Nie wierzę, że mój przyjaciel z dzieciństwa tam pracuje. Co za zbieg okoliczności.

- Daga co myślisz?
- Że musimy jakoś rozwiązać tą sprawę.
- Masz rację. Jesteś bystrą policjantką.
- Jawor
- A co nie mam racji?
- Może masz a może nie? Kto wie?
- Ja wiem!

Chwilę potem znalazłam się w ramionach Jawora, który mocno mnie przytulał. Od czasów naszej pierwszej randki coraz częściej wykonywał różne bliższe kontakty, np. przytulał mnie czy całował.
Poszłam przed komendę poczekać na Tomka, który poszedł do łazienki.

- Cześć Daga!
- Cześć Marek! Długo się nie widzielismy!
- Dzwoniłem, numer był nie aktywny.
- Jakiś czas temu zmieniłam.
- A to dla tego.

Po chwili zauważyłam Tomka, który podszedł do nas.

- Cześć Dagmara.
- Cześć Tomek.

Po chwili poczułam, że Tomek złapał mnie za rękę i przyciągnął do siebie a potem pocałował namiętnie.

- Musimy jechać. Idziesz?
- Tak
- To chodź.

Poczułam jak palce Jawora trzymają mocno moją dłoń. Po chwili dotarliśmy do samochodu.

- Co to było Jawor?
- O co ci chodzi?
- Ten pocałunek.
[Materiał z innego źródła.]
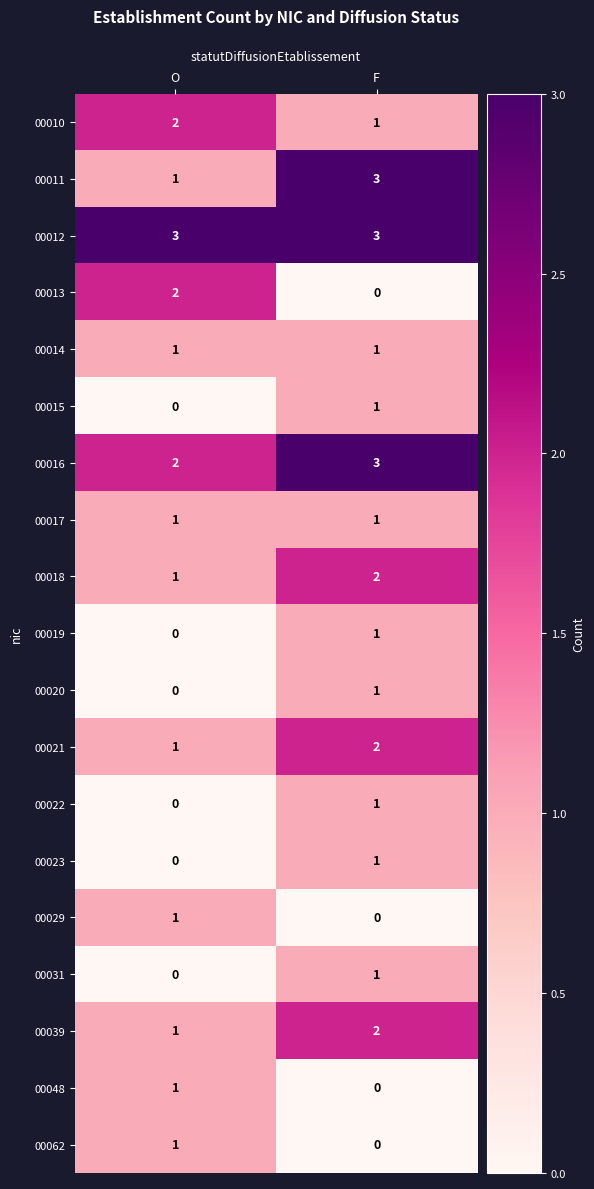

The 00039 series shows 2 at F. True or false?

True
Był inny niż zwykle.
- Ponieważ wtedy nikomu nie musiałem pokazywać, że jesteś zajęta.
- Czy ty jesteś zazdrosny?
- Nie, ja po prostu pokazuje co jest moje, aby nikt nie chciał mi tego zabrać.
- Wiem, że jesteś zazdrosny.
- Daga!
- Po co ściągnąłeś mnie do auta? Przecież nie musimy nigdzie jechać.
- A może musimy? Tylko ty o tym nie wiesz?
- Coś proponujesz?
- Kino
- Hmmm
- I spacer
- Okej

Jawor jest taki uroczy, gdy jest zazdrosny. Uroczy zazdrośnik.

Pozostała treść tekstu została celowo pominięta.